6 thoughts on “The Way

  1. Lucy, have you read Zen and the Art of Motorcycle Maintenance, in which Robert Pirsig describes the epiphany of finding what he had tried to work out on his own in the Tao Te Ching?

    Like

    1. Yes, I’ve read Pirsig’s Zen. It had a huge influence on my thinking. It may even be the foundation on which much of my own work is built, or at least a significant root, to mix metaphors again. I’ve drawn heavily from East Asian traditions of thought and because I tend to weave threads from different lineages, creating a synthesis from some Advaita Vedanta, some Shaivism, some Buddhist, particularly Zen, and some Daoist traditions of thought and writings, I’m no doubt open to accusations of amalgamation to the point of muddying. But the basis of my thinking is in evolutionary biology and what I can understand of quantum physics. Therefore I fully acknowledge that I’m a product of the global North’s ‘enlightenment’ tradition. I think, with Pirsig, that the logical conclusion of this tradition of, in Pinker’s phraseology, humanism, rationality and science, leads us inexorably to the conclusions of interdependence, a lack of free will in the traditional sense (this is not a key element of South Asian thought, but can be interpreted from some strands) and the possibilities offered by developing an awareness-based approach that opens options which are otherwise hidden, and bring us into alignment with the unfolding – which is never perfect anyhow, but is a vast improvement on the collapsing, fragmenting, obstructing effects of our illusion of control – of existence at its own pace.

      Like

      1. Hi Lucy, I just made the comment “testing” and it seemed to go through, pending your approval. But my intended long comment gives an error message, “invalid security token” (I think). So let me try writing a bit more.

        Like

      2. Dear Lucy,
        This is part of what I originally tried to post here
        I’m delighted that we have Pirsig’s book in common. From the comment of yours that I am replying to, and from your latest post, “Trying to explain,” I may be coming to understand better what you mean by “free will in the traditional sense.”
        ¶ For example, I note in Zen and the Art what seems to be a relevant passage, which I quoted at the end of a post called “Freedom.” Here’s part of the quote:

        Sometime look at a novice workman [sic] or a bad workman and compare his expression with that of a craftsman whose work you know is excellent and you’ll see the difference. The craftsman isn’t ever following a single line of instruction … The material and his thoughts are changing together in a progression of changes until his mind’s at rest at the same time the material’s right.
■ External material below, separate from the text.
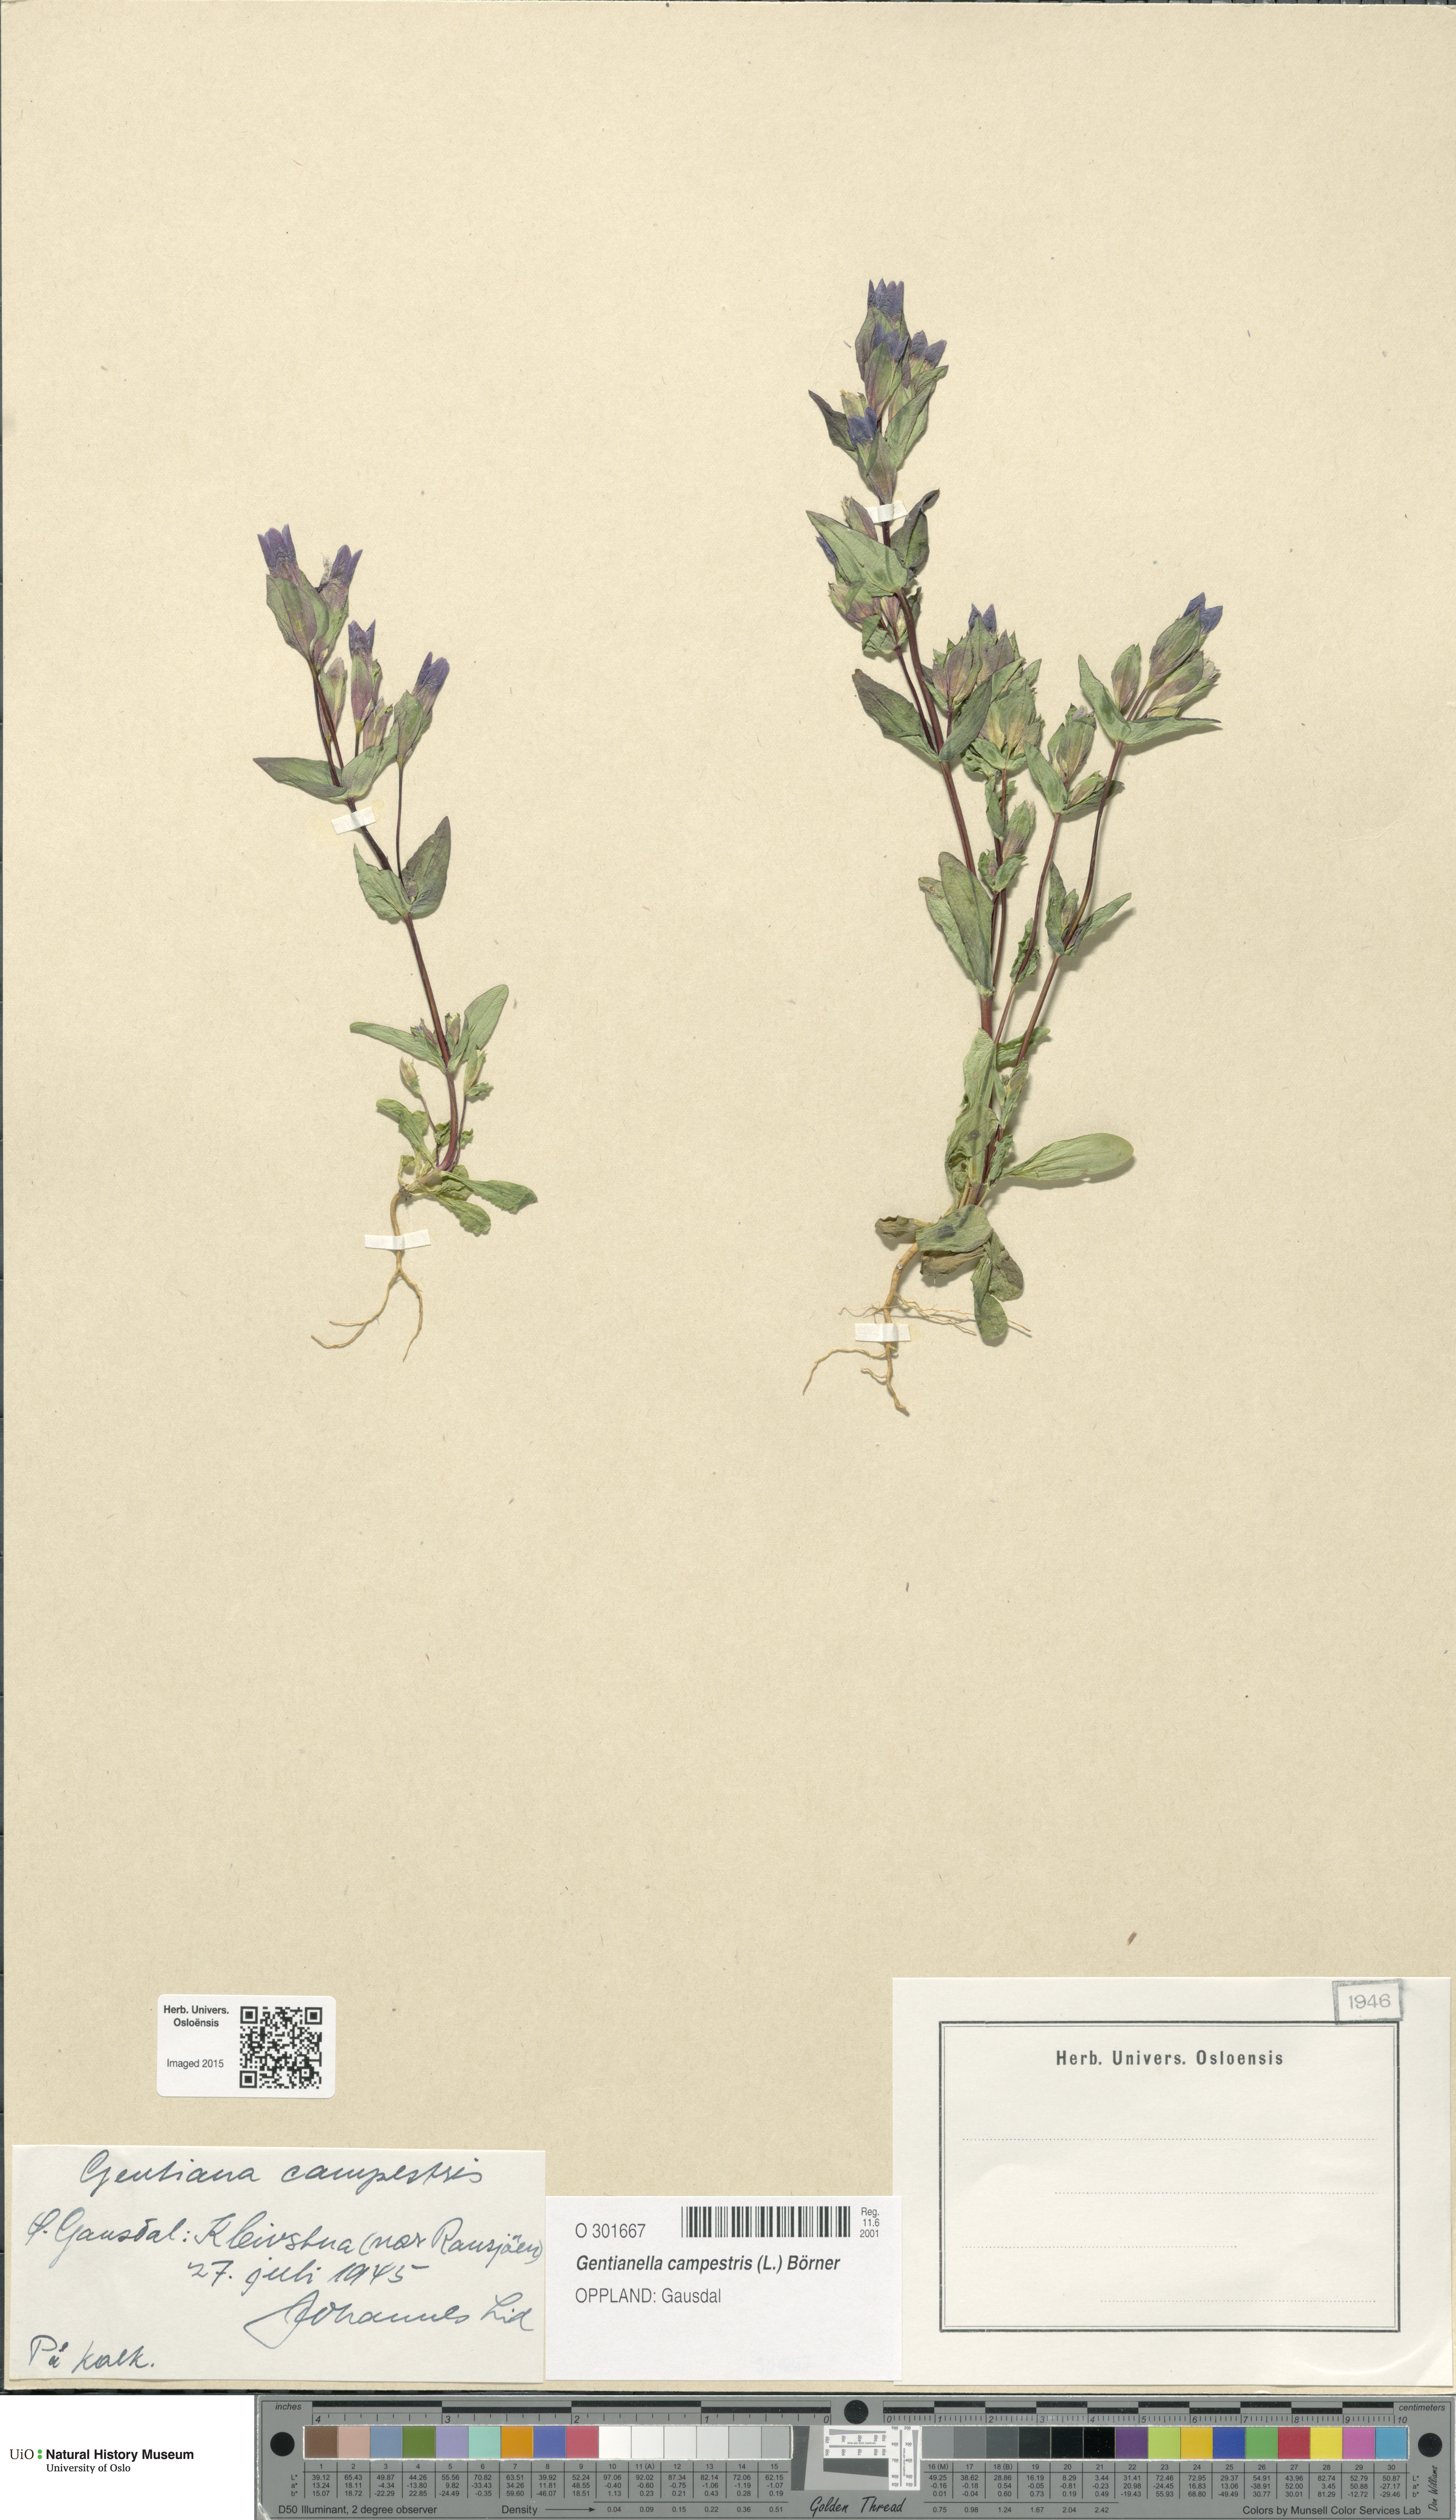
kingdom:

        That post, from 2014, was based mainly on Collingwood. There is a key quotation of him, from which this is a selection:

        the activity by which man [sic] builds himself his own constantly-changing historical world is a free activity …
        This does not mean that a man is free to do what he wants …
        Nor does it mean that a man is free to do what he chooses … captain of his soul and all that. Nothing could be more false …
        The rational activity which historians have to study is never free from compulsion: the compulsion to face the facts of its own situation.
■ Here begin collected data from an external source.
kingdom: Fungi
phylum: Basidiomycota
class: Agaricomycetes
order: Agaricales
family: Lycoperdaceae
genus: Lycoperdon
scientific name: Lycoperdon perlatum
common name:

        I wonder if Collingwood is thus also rejecting the “traditional sense” of free will.

        Like

      3. David, I’ve been away and I’m just catching up. Thanks so much for this. I think it sounds a lot as though Collingwood is rejecting a traditional sense of free will but of course I’m not familiar enough with him to be able to know in any detail what his view on free will is. The idea of rationality being at the route of behaviour is belied by the brilliant image of the elephant emotion directed by the rider rationality (not that I think this dualistic image necessarily sums up my own much more enmeshed notion of the relationship!) by Jonathan Haidt in “Righteous Minds”. It’s interesting that your thoughts have been so heavily influenced by Collingwood’s. I’m interested too in how we communicate when we have almost entirely separate (but slightly overlapping – Pirsig being one area) fields of reference. Nevertheless, I think we should continue to attempt to understand one another’s thinking. Keep talking!